What you need to do —
Counting only lines below that hold "mesenchymal", give the total alone.

Information supplied section start

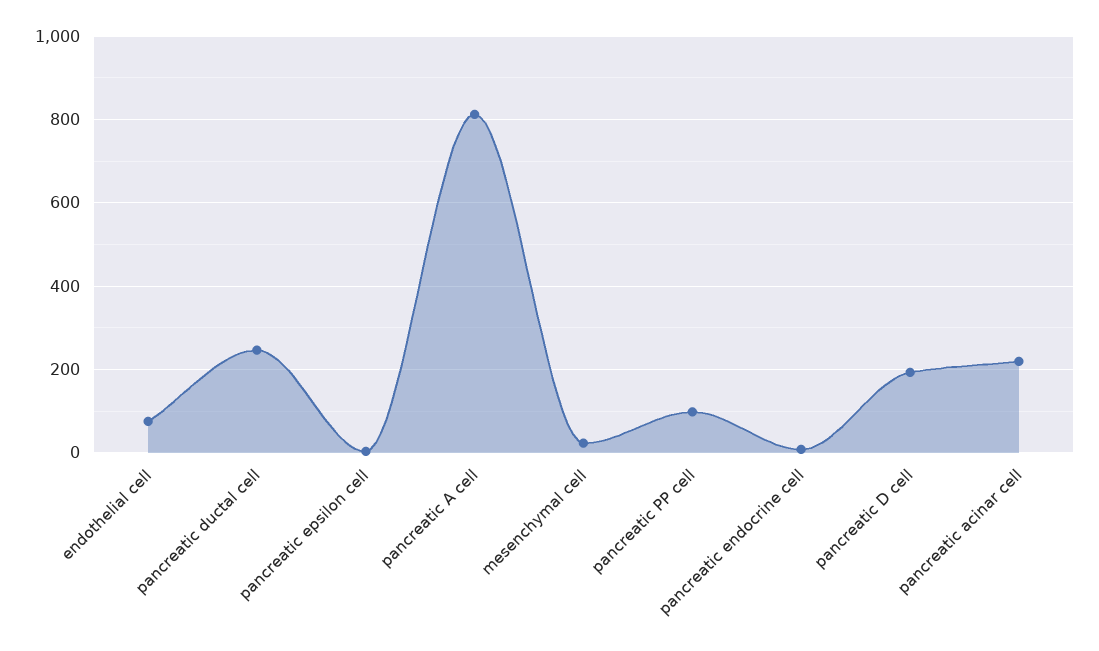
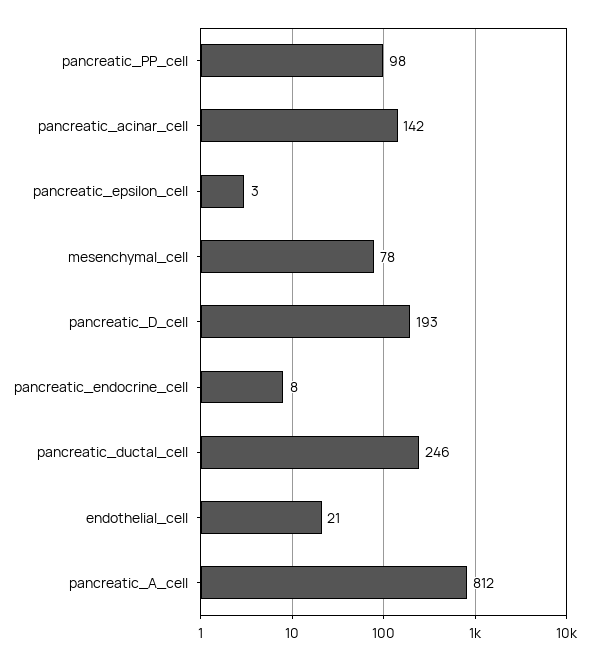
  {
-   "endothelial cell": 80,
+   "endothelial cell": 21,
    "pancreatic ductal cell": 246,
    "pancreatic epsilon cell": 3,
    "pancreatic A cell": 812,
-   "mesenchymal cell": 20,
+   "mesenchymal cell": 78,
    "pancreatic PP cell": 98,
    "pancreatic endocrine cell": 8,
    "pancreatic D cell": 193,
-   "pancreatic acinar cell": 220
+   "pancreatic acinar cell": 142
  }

Information supplied section end
Information supplied section start

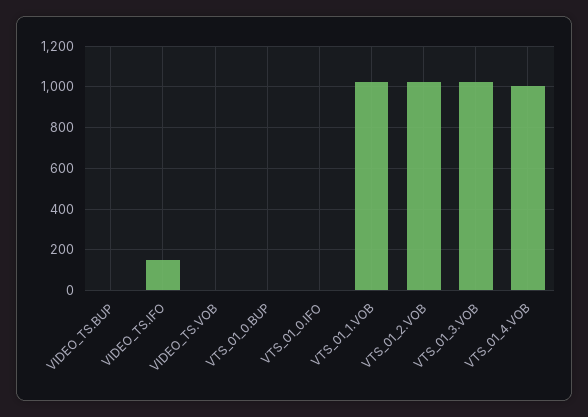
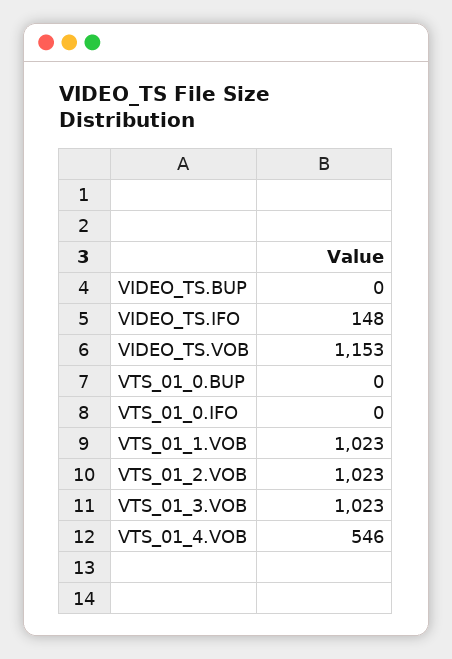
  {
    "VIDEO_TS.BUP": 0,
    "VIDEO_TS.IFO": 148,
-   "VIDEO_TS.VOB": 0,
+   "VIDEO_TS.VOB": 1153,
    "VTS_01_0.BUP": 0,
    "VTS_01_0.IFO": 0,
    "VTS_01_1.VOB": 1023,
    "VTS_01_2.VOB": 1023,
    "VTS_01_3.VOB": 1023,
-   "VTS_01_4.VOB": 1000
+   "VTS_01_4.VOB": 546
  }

Information supplied section end

The answer —
2